The can opened with a minimum of ceremony, there was no evidence of carbonation at all, but it eventually began to bubble. It appears to be the usual shade of energy drink yellow, with a slightly golden tinge to it.

Okay, so far it smells like a generic energy drink. This is a good thing. If it can pass all tests as being an average energy drink, then it's several steps ahead of what I expect from a sugar free energy drink. Hell, I may even try sugar free Red Bull if this works out. There's only one way to find out..

Well, it's not as bad as I'd expected. The flavour itself is mostly pleasant. It tastes very much like Red Bull, it has the usual flavours of tartness, slightly sickly-sweet and a bit like vomit, and clearly pasteurised. It has the slight flavour of dairy and antibiotics that most pasteurised energy drinks exhibit. However..

Over time, and given warmth, he flavour mellows greatly, becoming an unpleasantly spicy fluid. The artificial sweetener flavour thickens and becomes quite noticable when you're drinking it warm.
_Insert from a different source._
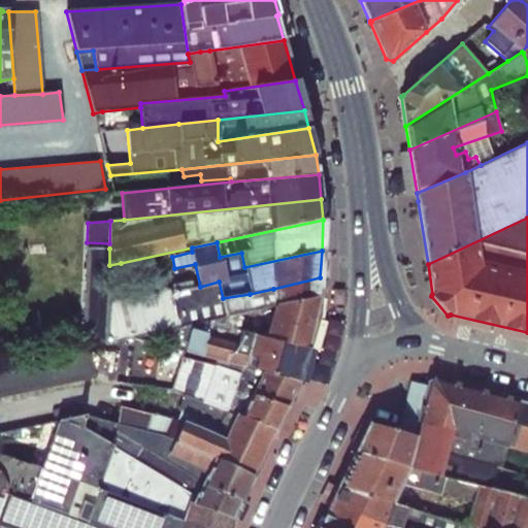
[(109,265),(109,249),(85,246),(81,331),(91,331),(90,344),(94,345),(94,348),(106,344),(109,265)]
Don't drink it warm.

The aftertaste is horrible. Artificial sweeteners suck. I've always found with drinks like Diet Coke that they taste quite decent while you're drinking them, but then you're stuck with the unfortunate reality that once you stop drinking, your mouth starts to taste like you've just sprayed it with WD-40 and sucked on a bar of soap. Well, a sugar-free energy drink is worse. The flavours of an energy drink are a procarious balance of horrible tasting things and strong, mostly pleasant tasting things. Ingredients like caffiene and vitamin-B give the drinks incredibly bitter and lasting flavours, and the added sugars and berries and whatnot basically just mask this flavour while you drink it. Almost all energy drinks have a horrid aftertaste of vitamin-B. Add phenylalanine to the mix, and it becomes entirely disgusting. The artificial sweetener grabs the unpleasant flavours of the drink, wrestles them into a malleable goo, and sticks them with great force to the roof of your mouth, allowing them to ooze slowly out over the next period of several minutes, along with the unpleasant flavour of soap and engine degreaser. Mmm. Tasty.

It's not as bad as I'd thought. I had predicted the artificial sweetener would kill it, and it kind of has. On the other hand, it's certainly not a total let down. I'll stick to non-sugar-free, myself, but if it's your fancy, then by all means, go for it.